Regardless of the physical medium (SSD vs spinning disk) data is read in pages, in much the same way data from main memory is read to the CPU caches in chunks (called cache lines). Reading from either source byte by byte is extremely slow. Intuitively then, reading adjacent bytes on a disk will be faster. No matter how fast reading the page is, reading one page is always going to be faster than reading two. SSDs make random access faster than compared to a spinning disk (lower latency/seek time) but it can't break the laws of physics and make two seeks the same cost as one.

cmurphycode · on July 26, 2016

Just to clarify, I think you meant to ask why random access is still slower than sequential on ssd.

Writes smaller than the ssd erase size are more expensive per byte because of write amplification. This is not nearly as big of a factor as for disks, but it does seem to matter even on enterprise flash, if you benchmark properly (truly random and enough data so that it cannot be buffered by clever controllers).
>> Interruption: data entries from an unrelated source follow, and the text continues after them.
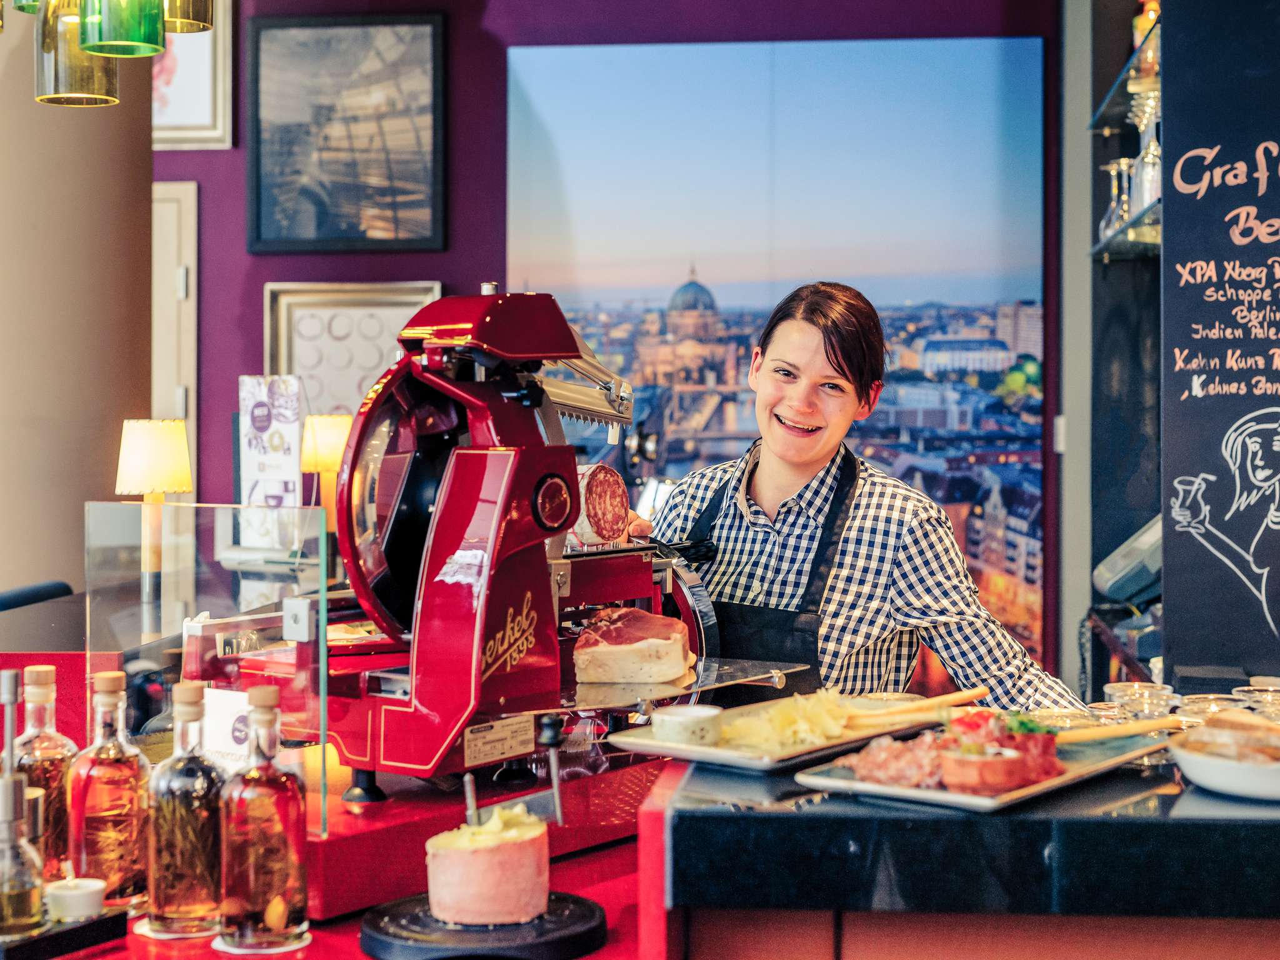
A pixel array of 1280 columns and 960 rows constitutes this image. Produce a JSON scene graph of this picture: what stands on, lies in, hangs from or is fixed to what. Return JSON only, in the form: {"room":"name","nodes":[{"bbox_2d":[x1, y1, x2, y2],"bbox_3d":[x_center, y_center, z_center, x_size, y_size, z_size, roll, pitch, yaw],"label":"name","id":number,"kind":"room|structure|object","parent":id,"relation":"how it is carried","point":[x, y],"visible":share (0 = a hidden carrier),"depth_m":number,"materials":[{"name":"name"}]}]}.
{"room":"restaurant","nodes":[
{"label":"restaurant","id":0,"kind":"room"},
{"bbox_2d":[0,0,153,599],"bbox_3d":[-1.697,-0.612,5.136,0.719,3.478,0.856,0,1,6],"label":"column","id":1,"kind":"structure","parent":0,"point":[102,487],"depth_m":4.89,"materials":[{"name":"beige paint"}]},
{"bbox_2d":[237,373,301,545],"bbox_3d":[-0.926,-0.024,4.625,0.159,0.446,0.111,0,1,6],"label":"menu card","id":2,"kind":"object","parent":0,"point":[292,429],"visible":0.93,"depth_m":4.61,"materials":[{"name":"white paper"}]},
{"bbox_2d":[160,0,1084,703],"bbox_3d":[-0.338,-0.567,5.786,4.148,3.621,0.208,0,1,6],"label":"back wall","id":3,"kind":"structure","parent":0,"point":[250,329],"depth_m":5.77,"materials":[{"name":"purple paint"}]},
{"bbox_2d":[151,178,198,477],"bbox_3d":[-1.827,0.044,6.128,0.815,2.002,0.095,0,1,6],"label":"door","id":4,"kind":"structure","parent":3,"relation":"in","point":[173,415],"depth_m":6.10,"materials":[{"name":"white"}]},
{"bbox_2d":[151,0,233,149],"bbox_3d":[-1.522,-1.333,5.896,0.432,0.564,0.040,0,1,6],"label":"framed picture","id":5,"kind":"object","parent":3,"relation":"attached to","point":[200,98],"visible":0.54,"depth_m":5.89},
{"bbox_2d":[245,11,446,253],"bbox_3d":[-0.918,-1.082,5.797,0.580,0.740,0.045,0,1,6],"label":"framed picture","id":6,"kind":"object","parent":3,"relation":"attached to","point":[322,216],"visible":0.99,"depth_m":5.79,"materials":[{"name":"black"}]},
{"bbox_2d":[261,280,447,419],"bbox_3d":[-0.888,-0.265,5.772,0.518,0.666,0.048,0,1,6],"label":"framed picture","id":7,"kind":"object","parent":3,"relation":"attached to","point":[345,329],"visible":0.57,"depth_m":5.76},
{"bbox_2d":[506,35,1048,684],"bbox_3d":[0.421,-0.260,5.703,1.535,2.122,0.025,0,1,6],"label":"wall mural","id":8,"kind":"object","parent":3,"relation":"attached to","point":[989,425],"visible":0.67,"depth_m":5.67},
{"bbox_2d":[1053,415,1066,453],"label":"light switch","id":9,"kind":"object","parent":3,"relation":"attached to","point":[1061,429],"visible":0.58,"depth_m":5.45,"materials":[{"name":"white"}]},
{"bbox_2d":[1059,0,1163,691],"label":"right wall","id":10,"kind":"structure","parent":0,"point":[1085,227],"depth_m":5.20,"materials":[{"name":"grey paint"}]},
{"bbox_2d":[1089,23,1160,134],"bbox_3d":[1.394,-1.020,4.747,0.345,0.035,1.170,0,1,6],"label":"glass shelf","id":11,"kind":"object","parent":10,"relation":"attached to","point":[1111,98],"visible":0.46,"depth_m":4.87,"materials":[{"name":"glass"}]},
{"bbox_2d":[1131,0,1159,48],"bbox_3d":[1.317,-1.180,4.782,0.079,0.238,0.083,0,1,6],"label":"bottle","id":12,"kind":"object","parent":11,"relation":"on","point":[1138,25],"visible":0.32,"depth_m":4.75,"materials":[{"name":"glass"}]},
{"bbox_2d":[1091,200,1162,260],"bbox_3d":[1.315,-0.615,4.599,0.339,0.038,0.984,0,1,6],"label":"glass shelf","id":13,"kind":"object","parent":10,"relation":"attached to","point":[1132,251],"visible":0.44,"depth_m":4.65,"materials":[{"name":"clear glass"}]},
{"bbox_2d":[1100,157,1133,236],"bbox_3d":[1.294,-0.751,4.993,0.097,0.224,0.100,0,1,6],"label":"glass decanter","id":14,"kind":"object","parent":13,"relation":"on","point":[1111,170],"visible":0.76,"depth_m":4.97,"materials":[{"name":"clear glass"}]},
{"bbox_2d":[1127,82,1162,211],"bbox_3d":[1.251,-0.794,4.527,0.097,0.291,0.098,0,1,6],"label":"glass decanter","id":15,"kind":"object","parent":13,"relation":"on","point":[1151,149],"visible":0.76,"depth_m":4.50,"materials":[{"name":"glass"}]},
{"bbox_2d":[1162,0,1279,684],"bbox_3d":[1.368,-0.493,3.522,0.650,1.913,0.385,0,1,6],"label":"chalkboard wall","id":16,"kind":"object","parent":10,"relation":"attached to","point":[1172,600],"visible":0.93,"depth_m":3.64,"materials":[{"name":"black paint"}]},
{"bbox_2d":[1093,515,1161,604],"bbox_3d":[1.313,0.183,4.582,0.337,0.218,0.313,0,1,6],"label":"cash register","id":17,"kind":"object","parent":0,"point":[1114,579],"visible":0.64,"depth_m":4.55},
{"label":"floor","id":18,"kind":"structure","parent":0,"visible":0},
{"bbox_2d":[0,579,74,611],"bbox_3d":[-1.511,0.717,4.334,0.538,0.908,0.550,0,1,6],"label":"chair","id":19,"kind":"object","parent":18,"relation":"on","point":[14,595],"visible":0.32,"depth_m":4.37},
{"bbox_2d":[0,624,741,959],"bbox_3d":[-0.616,0.796,2.316,1.710,0.814,1.848,0,1,6],"label":"red counter","id":20,"kind":"object","parent":18,"relation":"on","point":[573,872],"visible":0.54,"depth_m":2.21,"materials":[{"name":"red"}]},
{"bbox_2d":[10,661,77,882],"bbox_3d":[-0.677,0.336,2.078,0.079,0.258,0.079,0,1,6],"label":"bottle","id":21,"kind":"object","parent":20,"relation":"on","point":[43,749],"visible":0.75,"depth_m":2.06,"materials":[{"name":"clear glass"}]},
{"bbox_2d":[0,905,130,959],"bbox_3d":[-0.654,0.462,1.881,0.200,0.028,0.186,0,1,6],"label":"black tray","id":22,"kind":"object","parent":20,"relation":"on","point":[109,918],"visible":0.8,"depth_m":1.86,"materials":[{"name":"black"}]},
{"bbox_2d":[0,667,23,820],"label":"metal dispenser","id":23,"kind":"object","parent":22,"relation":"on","point":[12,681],"visible":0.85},
{"bbox_2d":[0,667,45,933],"bbox_3d":[-0.636,0.327,1.864,0.070,0.260,0.073,0,1,6],"label":"oil bottle","id":24,"kind":"object","parent":22,"relation":"on","point":[12,810],"visible":1,"depth_m":1.85,"materials":[{"name":"glass"}]},
{"bbox_2d":[45,876,106,921],"bbox_3d":[-0.591,0.441,1.937,0.063,0.034,0.064,0,1,-36],"label":"small cup","id":25,"kind":"object","parent":22,"relation":"on","point":[67,899],"visible":0.97,"depth_m":1.92,"materials":[{"name":"white ceramic"}]},
{"bbox_2d":[65,668,151,908],"bbox_3d":[-0.582,0.340,2.025,0.083,0.261,0.084,0,1,6],"label":"bottle","id":26,"kind":"object","parent":20,"relation":"on","point":[107,813],"visible":0.92,"depth_m":2.00,"materials":[{"name":"glass"}]},
{"bbox_2d":[116,420,194,603],"bbox_3d":[-0.946,0.066,3.589,0.147,0.362,0.146,0,1,6],"label":"table lamp","id":27,"kind":"object","parent":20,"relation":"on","point":[175,485],"visible":0.99,"depth_m":3.55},
{"bbox_2d":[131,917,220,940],"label":"coaster","id":28,"kind":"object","parent":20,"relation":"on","point":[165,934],"visible":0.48,"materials":[{"name":"white paper"}]},
{"bbox_2d":[144,681,227,934],"bbox_3d":[-0.478,0.346,1.960,0.086,0.260,0.086,0,1,6],"label":"bottle","id":29,"kind":"object","parent":20,"relation":"on","point":[170,899],"visible":0.97,"depth_m":1.93,"materials":[{"name":"clear glass"}]},
{"bbox_2d":[80,500,326,843],"bbox_3d":[-0.535,0.227,2.243,0.244,0.354,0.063,0,1,6],"label":"glass panel","id":30,"kind":"object","parent":20,"relation":"on","point":[147,507],"visible":0.88,"depth_m":2.24,"materials":[{"name":"clear glass"}]},
{"bbox_2d":[202,686,254,769],"bbox_3d":[-0.484,0.302,2.190,0.110,0.105,0.044,1,1,30],"label":"card","id":31,"kind":"object","parent":20,"relation":"on","point":[237,745],"visible":0.51,"depth_m":2.18,"materials":[{"name":"white paper"}]},
{"bbox_2d":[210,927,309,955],"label":"coaster","id":32,"kind":"object","parent":20,"relation":"on","point":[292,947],"visible":0.56,"depth_m":1.91,"materials":[{"name":"white paper"}]},
{"bbox_2d":[217,683,308,950],"bbox_3d":[-0.386,0.342,1.891,0.085,0.264,0.085,0,1,22],"label":"bottle","id":33,"kind":"object","parent":20,"relation":"on","point":[292,869],"visible":0.99,"depth_m":1.86,"materials":[{"name":"glass"}]},
{"bbox_2d":[299,411,355,535],"bbox_3d":[-0.736,0.055,4.406,0.164,0.420,0.163,0,1,6],"label":"table lamp","id":34,"kind":"object","parent":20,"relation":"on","point":[324,431],"visible":0.69,"depth_m":4.36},
{"bbox_2d":[356,891,608,959],"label":"cheese board","id":35,"kind":"object","parent":20,"relation":"on","point":[382,915],"visible":0.74,"depth_m":1.89,"materials":[{"name":"black"}]},
{"bbox_2d":[424,804,551,926],"bbox_3d":[-0.159,0.404,1.961,0.132,0.109,0.134,0,1,6],"label":"cheese","id":36,"kind":"object","parent":35,"relation":"on","point":[497,850],"visible":0.96,"depth_m":1.91,"materials":[{"name":"food"}]},
{"bbox_2d":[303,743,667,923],"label":"display base","id":37,"kind":"object","parent":20,"relation":"on","point":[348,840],"visible":0.46,"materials":[{"name":"red"}]},
{"bbox_2d":[212,280,781,870],"bbox_3d":[-0.208,0.106,2.511,0.529,0.724,0.756,1,1,38],"label":"meat slicer","id":38,"kind":"object","parent":20,"relation":"on","point":[467,541],"visible":0.89,"depth_m":2.37,"materials":[{"name":"red metal"}]},
{"bbox_2d":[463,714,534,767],"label":"label","id":39,"kind":"object","parent":38,"relation":"attached to","point":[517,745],"visible":0.97,"depth_m":2.22,"materials":[{"name":"white"}]},
{"bbox_2d":[570,461,630,548],"bbox_3d":[-0.076,0.040,2.828,0.089,0.127,0.123,1,1,44],"label":"meat","id":40,"kind":"object","parent":38,"relation":"on","point":[605,520],"visible":0.74,"depth_m":2.80,"materials":[{"name":"food"}]},
{"bbox_2d":[569,606,693,686],"bbox_3d":[-0.013,0.228,2.568,0.162,0.095,0.156,0,1,6],"label":"meat","id":41,"kind":"object","parent":38,"relation":"on","point":[592,635],"visible":0.97,"depth_m":2.53,"materials":[{"name":"food"}]},
{"bbox_2d":[626,280,1082,710],"bbox_3d":[0.356,0.470,3.458,0.635,1.556,0.945,-1,1,-39],"label":"woman","id":42,"kind":"object","parent":18,"relation":"on","point":[782,410],"visible":0.65,"depth_m":3.28},
{"bbox_2d":[653,736,1279,953],"bbox_3d":[0.954,0.707,2.069,1.819,0.682,0.775,0,1,6],"label":"counter","id":43,"kind":"object","parent":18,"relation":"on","point":[743,819],"visible":0.81,"depth_m":1.95,"materials":[{"name":"black stone"}]},
{"bbox_2d":[606,693,958,773],"bbox_3d":[0.204,0.336,2.495,0.291,0.028,0.428,1,1,42],"label":"serving tray","id":44,"kind":"object","parent":43,"relation":"on","point":[674,751],"visible":0.64,"depth_m":2.43,"materials":[{"name":"ceramic"}]},
{"bbox_2d":[651,705,724,746],"bbox_3d":[0.061,0.311,2.327,0.091,0.039,0.091,0,1,-36],"label":"ramekin","id":45,"kind":"object","parent":44,"relation":"on","point":[706,714],"visible":0.99,"depth_m":2.29,"materials":[{"name":"white ceramic"}]},
{"bbox_2d":[713,689,852,753],"bbox_3d":[0.219,0.313,2.425,0.223,0.070,0.220,0,1,6],"label":"cheese","id":46,"kind":"object","parent":44,"relation":"on","point":[756,730],"visible":0.81,"depth_m":2.40,"materials":[{"name":"yellow food"}]},
{"bbox_2d":[847,686,989,728],"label":"breadstick","id":47,"kind":"object","parent":44,"relation":"on","point":[971,697],"visible":0.96,"depth_m":2.56,"materials":[{"name":"beige food"}]},
{"bbox_2d":[797,717,1169,811],"bbox_3d":[0.425,0.343,2.242,0.280,0.024,0.443,1,1,41],"label":"serving plate","id":48,"kind":"object","parent":43,"relation":"on","point":[1037,789],"visible":0.54,"depth_m":2.17,"materials":[{"name":"ceramic"}]},
{"bbox_2d":[843,705,1068,794],"bbox_3d":[0.378,0.310,2.182,0.271,0.076,0.304,0,1,6],"label":"meat","id":49,"kind":"object","parent":48,"relation":"on","point":[1029,775],"visible":0.85,"depth_m":2.15,"materials":[{"name":"food"}]},
{"bbox_2d":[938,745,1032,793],"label":"bowl","id":50,"kind":"object","parent":48,"relation":"on","point":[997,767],"visible":0.96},
{"bbox_2d":[1052,713,1191,744],"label":"breadstick","id":51,"kind":"object","parent":48,"relation":"on","point":[1104,735],"visible":0.84,"depth_m":2.34,"materials":[{"name":"brown food"}]},
{"bbox_2d":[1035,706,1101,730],"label":"glass bowl","id":52,"kind":"object","parent":43,"relation":"on","point":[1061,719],"visible":0.43,"depth_m":2.47,"materials":[{"name":"clear glass"}]},
{"bbox_2d":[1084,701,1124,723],"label":"glass","id":53,"kind":"object","parent":43,"relation":"on","point":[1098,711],"visible":0.43,"depth_m":2.53,"materials":[{"name":"clear glass"}]},
{"bbox_2d":[1105,681,1174,720],"bbox_3d":[0.695,0.327,2.567,0.089,0.076,0.089,0,1,26],"label":"glass bowl","id":54,"kind":"object","parent":43,"relation":"on","point":[1127,692],"visible":0.82,"depth_m":2.55,"materials":[{"name":"clear glass"}]},
{"bbox_2d":[1176,692,1253,721],"bbox_3d":[0.753,0.324,2.422,0.094,0.070,0.093,0,1,6],"label":"glass bowl","id":55,"kind":"object","parent":43,"relation":"on","point":[1204,703],"visible":0.4,"depth_m":2.42,"materials":[{"name":"clear glass"}]},
{"bbox_2d":[1167,726,1279,800],"bbox_3d":[0.745,0.334,2.177,0.257,0.054,0.263,0,1,6],"label":"white bowl","id":56,"kind":"object","parent":43,"relation":"on","point":[1246,786],"visible":0.76,"depth_m":2.13,"materials":[{"name":"white ceramic"}]},
{"bbox_2d":[1181,708,1279,763],"bbox_3d":[0.760,0.313,2.223,0.211,0.063,0.191,0,1,6],"label":"bread","id":57,"kind":"object","parent":56,"relation":"in","point":[1267,730],"visible":0.77,"depth_m":2.21,"materials":[{"name":"food"}]},
{"bbox_2d":[1232,680,1279,719],"bbox_3d":[0.863,0.325,2.539,0.088,0.073,0.088,1,1,35],"label":"glass bowl","id":58,"kind":"object","parent":43,"relation":"on","point":[1254,695],"visible":0.68,"depth_m":2.53,"materials":[{"name":"clear glass"}]},
{"label":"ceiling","id":59,"kind":"structure","parent":0},
{"bbox_2d":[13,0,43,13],"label":"pendant lamp","id":60,"kind":"object","parent":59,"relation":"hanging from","point":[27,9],"visible":0.87,"depth_m":2.98,"materials":[{"name":"green glass"}]},
{"bbox_2d":[35,0,118,106],"bbox_3d":[-0.955,-1.214,3.116,0.131,1.131,0.130,0,1,6],"label":"pendant lamp","id":61,"kind":"object","parent":59,"relation":"hanging from","point":[104,82],"visible":0.86,"depth_m":3.07,"materials":[{"name":"glass"}]},
{"bbox_2d":[78,0,164,55],"bbox_3d":[-0.806,-1.099,2.853,0.128,0.894,0.128,0,1,6],"label":"pendant lamp","id":62,"kind":"object","parent":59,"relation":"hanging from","point":[123,39],"visible":1,"depth_m":2.81,"materials":[{"name":"green glass"}]},
{"bbox_2d":[162,0,214,34],"bbox_3d":[-0.785,-1.245,3.105,0.145,1.002,0.145,0,1,6],"label":"pendant lamp","id":63,"kind":"object","parent":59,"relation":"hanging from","point":[197,17],"visible":0.75,"depth_m":3.08,"materials":[{"name":"gold"}]}
]}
And as my sibling comment mentioned, the write amplification wastes flash lifetime, too!

On enterprise flash, I've found that random reads top out at the same bandwidth ad sequential reads, but it takes a LOT of parallelism to get there, so sequential reading, if possible, is still nice (let the controller do the parallelism for you!)

russell_sears · on July 26, 2016

There are two effects at play. If you're reading a multiple of a flash page at a time, then you can get random bandwidth to match sequential. Under the hood, decent SSDs actually round robin sequential reads across all of the underlying hardware, so they can run as fast as whatever their bottleneck resource is. The bottleneck could be error correction, the SATA link, or the channels (copper traces) between the NAND and the controller, for example. Random reads with enough parallelism give the SSD enough scheduling freedom to have the same throughput as sequential.

The second effect comes from the fact that application data is rarely exactly the same size as a flash page. If you group all the related data on one page, then you don't waste time transferring bits you won't look at. B-Trees sort of do this, but they leave holes in pages so they can support efficient inserts (a good SSD or database will compress the holes, but that doesn't help random reads much, since it's still going to transfer entire flash pages to the SSD controller).

LSM-Trees push things a bit further, since new data ends up being grouped on higher levels of the tree. When I was benchmarking bLSM's predecessor, I worked out the expected throughput on the back of an envelope while I was waiting for results. It did much better than expected, since the benchmark heavily favored recently created data! YMMV, of course.

cmrdporcupine · on July 26, 2016

Oops yeah thanks I meant to write the opposite, edited.

Guvante · on July 26, 2016

SSD's write at the page level. If you are flipping bits in a page it has to read the page, update the bits you asked it to update and then write that page somewhere else (for wear leveling purposes).

Thus the cost to do a write that doesn't completely replace the page is a per page cost, not a per byte cost. Thus if you have very small writes you are going to get terrible performance. By extension this also leads to write amplification from a wear perspective.

cmrdporcupine · on July 26, 2016

Thanks, makes sense. Though there isn't the cost of seek time associated with magnetic media, there is the cost of rewriting the whole page.